## What you will do
Your answer must consist of the records exactly as given, with no pictures included.

## Information
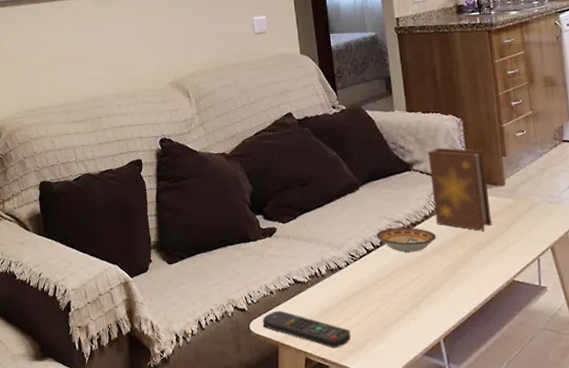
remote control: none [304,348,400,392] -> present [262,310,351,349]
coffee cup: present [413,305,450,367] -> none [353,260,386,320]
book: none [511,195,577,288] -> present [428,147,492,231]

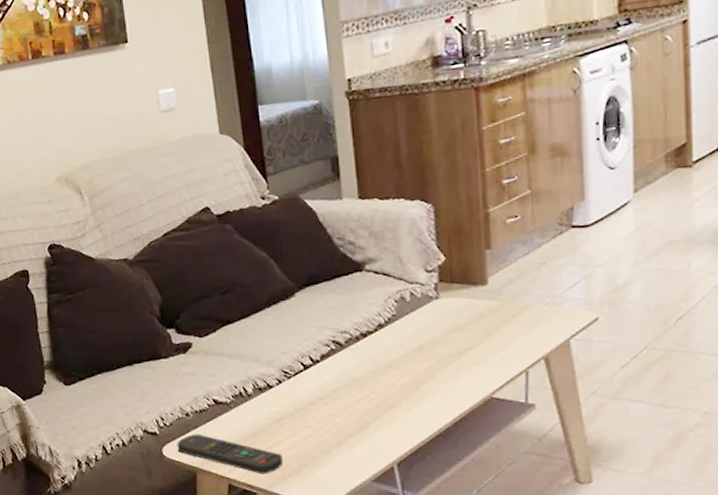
bowl: present [376,227,437,254] -> none [316,338,394,369]
book: present [428,147,492,231] -> none [386,241,467,340]

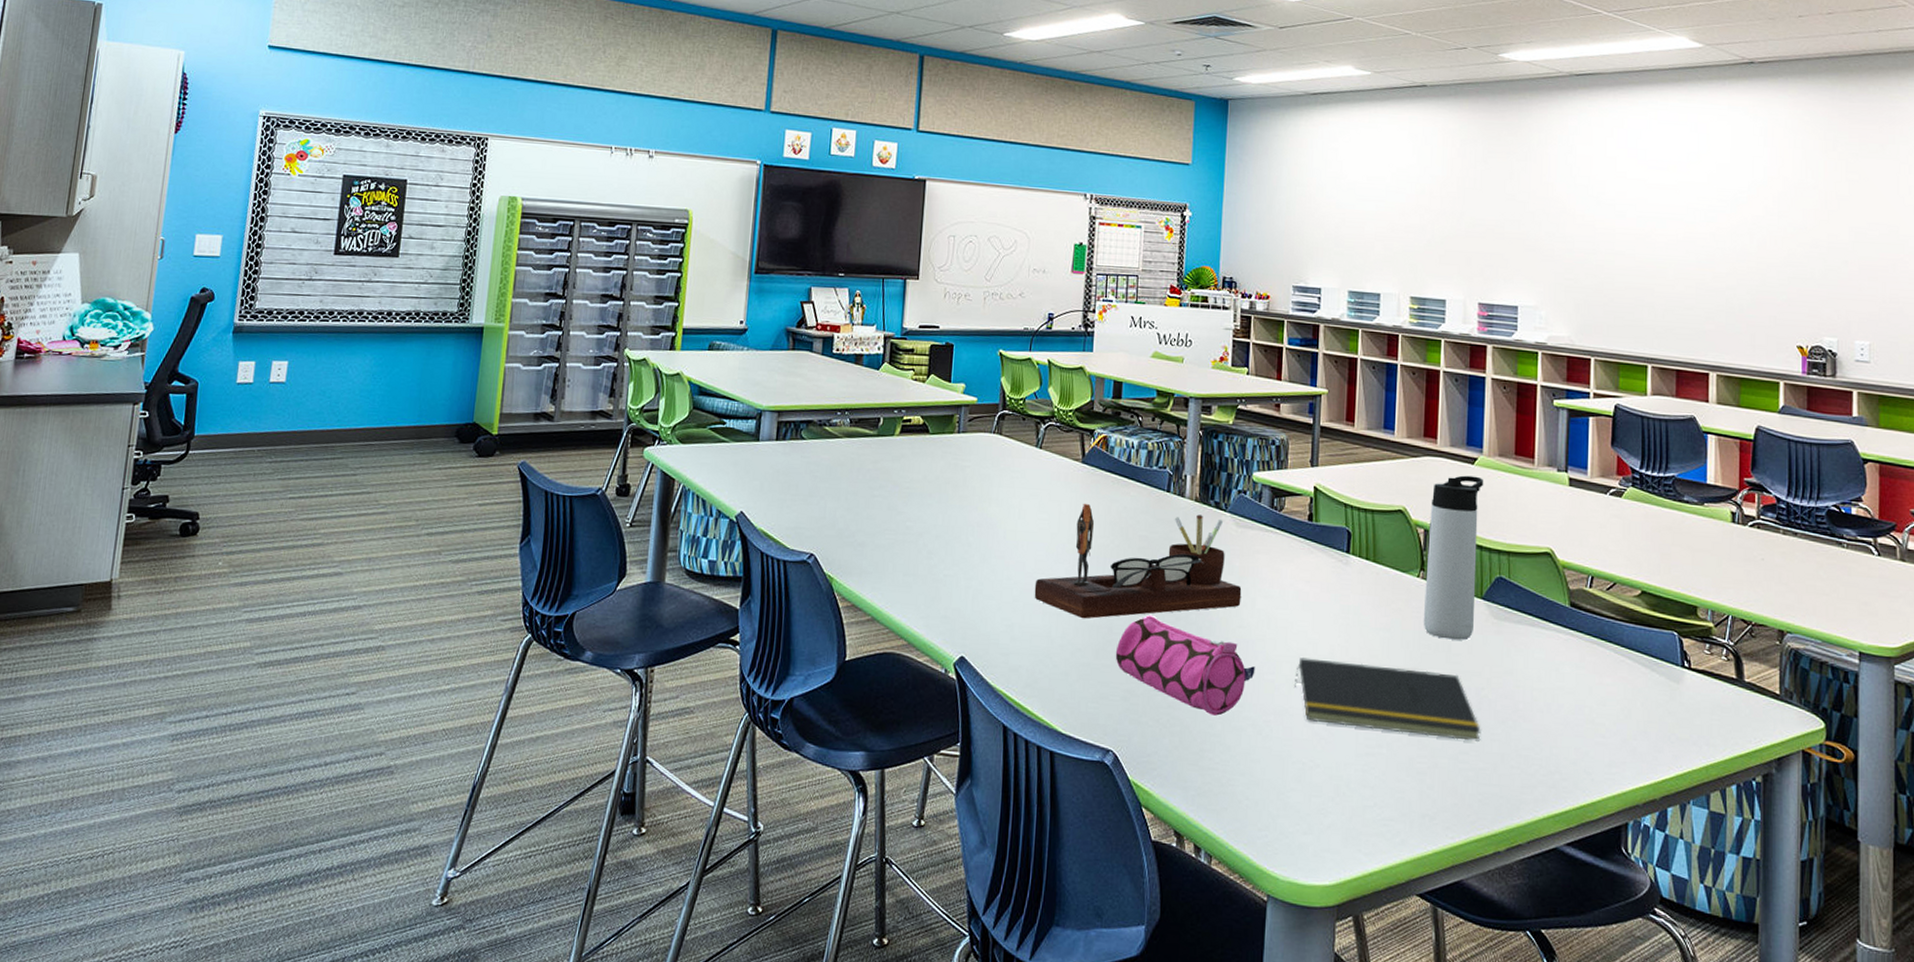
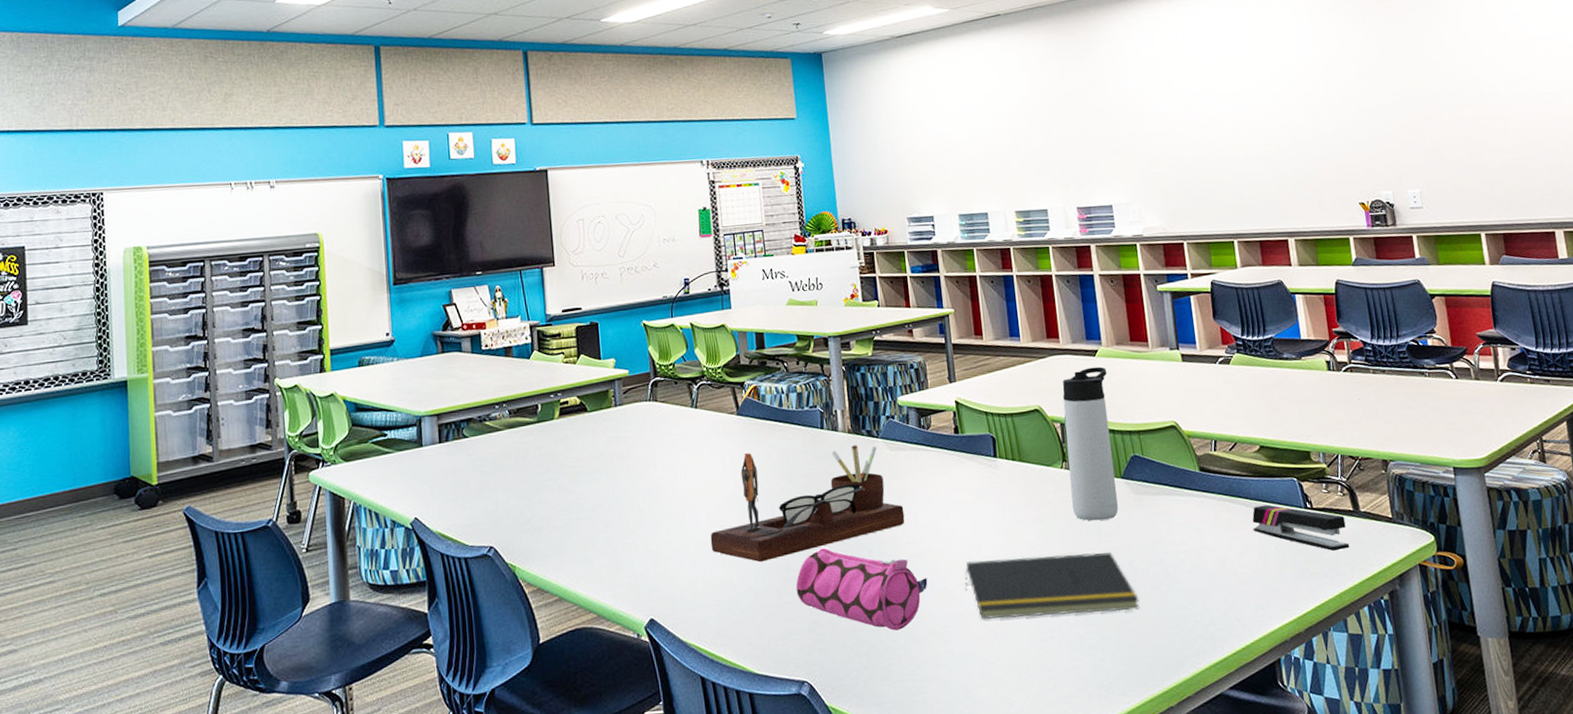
stapler: none [1620,655,1726,719] -> present [1252,505,1350,551]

## Completed task
remote control: none [304,348,400,392] -> present [262,310,351,349]
coffee cup: present [413,305,450,367] -> none [353,260,386,320]
book: none [511,195,577,288] -> present [428,147,492,231]

bowl: present [376,227,437,254] -> none [316,338,394,369]
book: present [428,147,492,231] -> none [386,241,467,340]

stapler: none [1620,655,1726,719] -> present [1252,505,1350,551]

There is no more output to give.